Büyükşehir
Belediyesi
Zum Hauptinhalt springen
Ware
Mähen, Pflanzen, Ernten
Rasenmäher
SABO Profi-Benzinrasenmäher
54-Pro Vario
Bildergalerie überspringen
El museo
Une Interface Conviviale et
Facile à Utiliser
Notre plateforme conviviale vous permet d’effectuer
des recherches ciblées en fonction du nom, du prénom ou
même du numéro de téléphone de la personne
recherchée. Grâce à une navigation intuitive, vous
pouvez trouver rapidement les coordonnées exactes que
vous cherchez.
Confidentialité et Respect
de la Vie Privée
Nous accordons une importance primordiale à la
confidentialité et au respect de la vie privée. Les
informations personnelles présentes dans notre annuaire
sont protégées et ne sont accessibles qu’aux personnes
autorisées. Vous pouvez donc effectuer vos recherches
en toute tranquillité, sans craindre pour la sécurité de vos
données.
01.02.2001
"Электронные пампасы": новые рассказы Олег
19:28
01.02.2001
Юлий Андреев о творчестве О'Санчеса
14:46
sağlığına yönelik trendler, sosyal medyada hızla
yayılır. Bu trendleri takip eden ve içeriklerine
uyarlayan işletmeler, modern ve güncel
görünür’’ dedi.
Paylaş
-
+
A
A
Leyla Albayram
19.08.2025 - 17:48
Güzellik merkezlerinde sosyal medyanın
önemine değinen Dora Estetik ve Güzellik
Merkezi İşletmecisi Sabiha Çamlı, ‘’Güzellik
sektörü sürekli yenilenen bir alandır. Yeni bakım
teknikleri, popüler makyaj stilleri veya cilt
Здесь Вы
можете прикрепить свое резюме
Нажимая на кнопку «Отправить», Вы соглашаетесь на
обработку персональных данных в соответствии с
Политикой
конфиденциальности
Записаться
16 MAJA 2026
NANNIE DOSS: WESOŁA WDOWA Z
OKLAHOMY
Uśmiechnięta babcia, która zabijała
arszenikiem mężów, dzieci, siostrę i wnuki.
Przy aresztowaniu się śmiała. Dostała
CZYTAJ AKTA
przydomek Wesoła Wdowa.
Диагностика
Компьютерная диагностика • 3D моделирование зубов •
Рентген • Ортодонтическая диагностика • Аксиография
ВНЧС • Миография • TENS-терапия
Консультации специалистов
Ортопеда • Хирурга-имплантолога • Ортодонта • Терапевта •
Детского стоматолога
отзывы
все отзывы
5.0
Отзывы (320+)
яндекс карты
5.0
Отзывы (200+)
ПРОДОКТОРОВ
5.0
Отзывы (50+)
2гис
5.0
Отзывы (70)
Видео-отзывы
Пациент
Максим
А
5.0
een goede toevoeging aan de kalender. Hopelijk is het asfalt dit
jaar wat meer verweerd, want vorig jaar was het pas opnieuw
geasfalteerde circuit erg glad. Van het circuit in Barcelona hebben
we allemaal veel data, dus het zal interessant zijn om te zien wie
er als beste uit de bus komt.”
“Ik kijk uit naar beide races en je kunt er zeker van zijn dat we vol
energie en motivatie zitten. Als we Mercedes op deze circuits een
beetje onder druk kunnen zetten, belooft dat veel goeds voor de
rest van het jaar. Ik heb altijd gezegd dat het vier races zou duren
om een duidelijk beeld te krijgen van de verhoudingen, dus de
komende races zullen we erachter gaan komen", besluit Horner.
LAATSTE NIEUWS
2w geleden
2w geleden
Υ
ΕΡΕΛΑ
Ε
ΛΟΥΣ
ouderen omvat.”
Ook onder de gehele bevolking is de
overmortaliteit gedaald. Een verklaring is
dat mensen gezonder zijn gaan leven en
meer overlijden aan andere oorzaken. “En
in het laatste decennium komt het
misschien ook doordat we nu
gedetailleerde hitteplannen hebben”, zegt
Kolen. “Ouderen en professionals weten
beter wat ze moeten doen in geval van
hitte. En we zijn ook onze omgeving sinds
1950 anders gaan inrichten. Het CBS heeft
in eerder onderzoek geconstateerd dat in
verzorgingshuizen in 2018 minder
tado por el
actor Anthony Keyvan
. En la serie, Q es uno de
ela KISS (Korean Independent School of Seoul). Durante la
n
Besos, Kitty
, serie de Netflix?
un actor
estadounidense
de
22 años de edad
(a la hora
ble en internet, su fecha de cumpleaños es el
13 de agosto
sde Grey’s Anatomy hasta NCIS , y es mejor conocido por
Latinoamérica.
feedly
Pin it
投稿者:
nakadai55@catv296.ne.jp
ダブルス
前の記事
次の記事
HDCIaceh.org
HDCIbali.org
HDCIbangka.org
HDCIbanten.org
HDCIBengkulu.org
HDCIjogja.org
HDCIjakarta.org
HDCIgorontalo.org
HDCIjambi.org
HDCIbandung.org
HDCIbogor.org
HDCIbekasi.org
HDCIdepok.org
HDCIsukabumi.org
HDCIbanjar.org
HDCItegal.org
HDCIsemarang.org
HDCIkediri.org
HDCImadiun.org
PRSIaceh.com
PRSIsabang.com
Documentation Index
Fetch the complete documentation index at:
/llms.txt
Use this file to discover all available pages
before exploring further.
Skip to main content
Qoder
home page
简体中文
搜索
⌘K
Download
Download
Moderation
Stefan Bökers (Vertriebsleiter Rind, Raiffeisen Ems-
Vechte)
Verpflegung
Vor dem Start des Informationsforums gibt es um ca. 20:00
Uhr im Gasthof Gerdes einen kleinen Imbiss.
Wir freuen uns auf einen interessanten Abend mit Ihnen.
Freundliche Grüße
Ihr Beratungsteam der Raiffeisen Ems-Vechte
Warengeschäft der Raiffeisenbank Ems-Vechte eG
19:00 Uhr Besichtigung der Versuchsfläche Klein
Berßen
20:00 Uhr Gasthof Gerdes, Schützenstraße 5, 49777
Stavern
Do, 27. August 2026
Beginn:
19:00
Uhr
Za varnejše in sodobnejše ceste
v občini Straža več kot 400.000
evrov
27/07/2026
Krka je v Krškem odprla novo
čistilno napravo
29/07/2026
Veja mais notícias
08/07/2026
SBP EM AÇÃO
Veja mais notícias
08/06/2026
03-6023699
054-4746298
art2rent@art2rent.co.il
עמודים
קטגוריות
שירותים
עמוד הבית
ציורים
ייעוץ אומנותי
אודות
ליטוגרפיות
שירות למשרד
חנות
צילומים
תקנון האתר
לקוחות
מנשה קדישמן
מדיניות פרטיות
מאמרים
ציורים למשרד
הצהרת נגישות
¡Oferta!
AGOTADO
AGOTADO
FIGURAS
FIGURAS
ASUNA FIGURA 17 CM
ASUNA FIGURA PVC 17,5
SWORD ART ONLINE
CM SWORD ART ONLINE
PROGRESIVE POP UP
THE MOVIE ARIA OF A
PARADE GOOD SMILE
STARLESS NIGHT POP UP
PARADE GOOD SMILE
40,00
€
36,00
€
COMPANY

# # # # #

## ABOUT THIS TASK
Look over the listing. Pull out every line with the string "veel" in it.

## SOLUTION TO THIS EXERCISE
we allemaal veel data, dus het zal interessant zijn om te zien wie
beetje onder druk kunnen zetten, belooft dat veel goeds voor de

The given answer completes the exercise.